• PROBLEM SET:
**A.** In the text on palmar hyperhidrosis, condense the paragraph beginning "Palmar Hyperhidrosis is caused by" into a shorter version that keeps its main facts.
**B.** According to the text on palmar hyperhidrosis, in what proportion of cases is a family history found?
**C.** Quote the passage of the text on palmar hyperhidrosis between "Palmar Hyperhidrosis is" and "30–50% of cases.", inclusive.

• TEXT PROVIDED:

☆ ☆ ☆ ☆

Cardio-thoracic Surgery

Palmar Hyperhidrosis is caused by an abnormality of the sympathetic nervous system that regulates sweat secretion, leading to sweating of the palms even when it is not needed. When severe, this condition can interfere with daily tasks and social activities. Video-assisted thoracoscopic surgery (VATS) can rapidly relieve symptoms by removing the affected sympathetic nerves.

Symptoms

  • Constantly moist palms: Persistent sweating regardless of ambient temperature or activity level.
  • Difficulty gripping: Items slip from wet hands, impairing fine motor tasks.
  • Social anxiety: Embarrassment and avoidance of handshakes or public activities, potentially lowering self-esteem.

Causes

  • Neural over-stimulation: Excessive firing of thoracic sympathetic fibers (T2–T3) that innervate palmar sweat glands.
  • Genetic predisposition: Family history is found in 30–50% of cases.
  • Emotional triggers: Stress, anxiety, or excitement can exacerbate sweating episodes.

Risk Factors

  • Family history of hyperhidrosis in first-degree relatives.
  • Onset during adolescence: Symptoms often begin in teenage years.

☆ ☆ ☆ ☆

(Dataset entries)
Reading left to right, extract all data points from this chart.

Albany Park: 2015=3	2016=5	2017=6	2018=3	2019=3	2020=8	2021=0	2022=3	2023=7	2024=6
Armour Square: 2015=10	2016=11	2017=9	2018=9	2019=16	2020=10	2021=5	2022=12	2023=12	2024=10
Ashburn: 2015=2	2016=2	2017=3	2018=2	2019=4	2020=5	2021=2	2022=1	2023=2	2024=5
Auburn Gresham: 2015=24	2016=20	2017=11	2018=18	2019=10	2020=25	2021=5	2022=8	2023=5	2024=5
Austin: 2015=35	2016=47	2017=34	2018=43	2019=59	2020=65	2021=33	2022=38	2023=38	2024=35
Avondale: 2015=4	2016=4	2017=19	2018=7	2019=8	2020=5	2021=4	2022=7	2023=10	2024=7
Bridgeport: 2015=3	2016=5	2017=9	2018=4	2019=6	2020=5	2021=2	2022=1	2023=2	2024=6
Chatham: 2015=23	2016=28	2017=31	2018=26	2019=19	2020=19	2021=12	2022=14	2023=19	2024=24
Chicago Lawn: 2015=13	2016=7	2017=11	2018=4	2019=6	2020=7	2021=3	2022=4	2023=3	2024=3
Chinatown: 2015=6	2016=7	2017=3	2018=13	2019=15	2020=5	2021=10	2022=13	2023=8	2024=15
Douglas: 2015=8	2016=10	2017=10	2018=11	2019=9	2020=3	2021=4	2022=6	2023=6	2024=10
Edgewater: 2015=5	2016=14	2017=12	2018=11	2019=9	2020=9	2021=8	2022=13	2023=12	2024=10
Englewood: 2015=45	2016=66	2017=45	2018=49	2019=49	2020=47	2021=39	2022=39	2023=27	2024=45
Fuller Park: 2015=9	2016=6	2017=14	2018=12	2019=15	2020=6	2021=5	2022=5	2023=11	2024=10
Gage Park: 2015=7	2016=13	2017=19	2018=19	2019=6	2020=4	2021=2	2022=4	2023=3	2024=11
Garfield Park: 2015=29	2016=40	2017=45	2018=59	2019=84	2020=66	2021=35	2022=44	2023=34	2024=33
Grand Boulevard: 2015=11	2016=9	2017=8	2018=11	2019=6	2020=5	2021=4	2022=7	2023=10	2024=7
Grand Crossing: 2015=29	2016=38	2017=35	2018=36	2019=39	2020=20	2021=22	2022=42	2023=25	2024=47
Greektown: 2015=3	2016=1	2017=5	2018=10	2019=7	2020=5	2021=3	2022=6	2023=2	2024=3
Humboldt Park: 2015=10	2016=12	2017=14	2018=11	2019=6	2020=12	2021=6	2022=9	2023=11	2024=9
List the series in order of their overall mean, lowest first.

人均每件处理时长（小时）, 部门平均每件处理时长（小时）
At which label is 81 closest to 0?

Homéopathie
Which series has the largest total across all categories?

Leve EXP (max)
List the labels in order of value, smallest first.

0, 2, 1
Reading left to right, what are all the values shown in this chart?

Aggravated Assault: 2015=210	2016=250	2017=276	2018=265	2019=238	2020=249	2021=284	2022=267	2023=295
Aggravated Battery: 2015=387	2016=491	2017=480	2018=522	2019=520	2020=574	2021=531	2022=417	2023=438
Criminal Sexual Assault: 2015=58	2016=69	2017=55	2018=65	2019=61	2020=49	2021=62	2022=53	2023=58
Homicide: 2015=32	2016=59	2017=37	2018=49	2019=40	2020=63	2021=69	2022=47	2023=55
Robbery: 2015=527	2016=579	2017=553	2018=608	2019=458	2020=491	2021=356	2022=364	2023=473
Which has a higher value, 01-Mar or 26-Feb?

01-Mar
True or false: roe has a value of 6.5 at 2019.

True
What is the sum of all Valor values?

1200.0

☆ ☆ ☆ ☆

• SOLUTION SET:
**A.** Palmar hyperhidrosis results from a sympathetic nervous system abnormality that causes unnecessary palm sweating. In severe cases it interferes with daily tasks and social activities. Video-assisted thoracoscopic surgery (VATS) removes the affected sympathetic nerves and can rapidly relieve symptoms.

**B.** In 30–50% of cases.

**C.**
Palmar Hyperhidrosis is caused by an abnormality of the sympathetic nervous system that regulates sweat secretion, leading to sweating of the palms even when it is not needed. When severe, this condition can interfere with daily tasks and social activities. Video-assisted thoracoscopic surgery (VATS) can rapidly relieve symptoms by removing the affected sympathetic nerves.

Symptoms

  • Constantly moist palms: Persistent sweating regardless of ambient temperature or activity level.
  • Difficulty gripping: Items slip from wet hands, impairing fine motor tasks.
  • Social anxiety: Embarrassment and avoidance of handshakes or public activities, potentially lowering self-esteem.

Causes

  • Neural over-stimulation: Excessive firing of thoracic sympathetic fibers (T2–T3) that innervate palmar sweat glands.
  • Genetic predisposition: Family history is found in 30–50% of cases.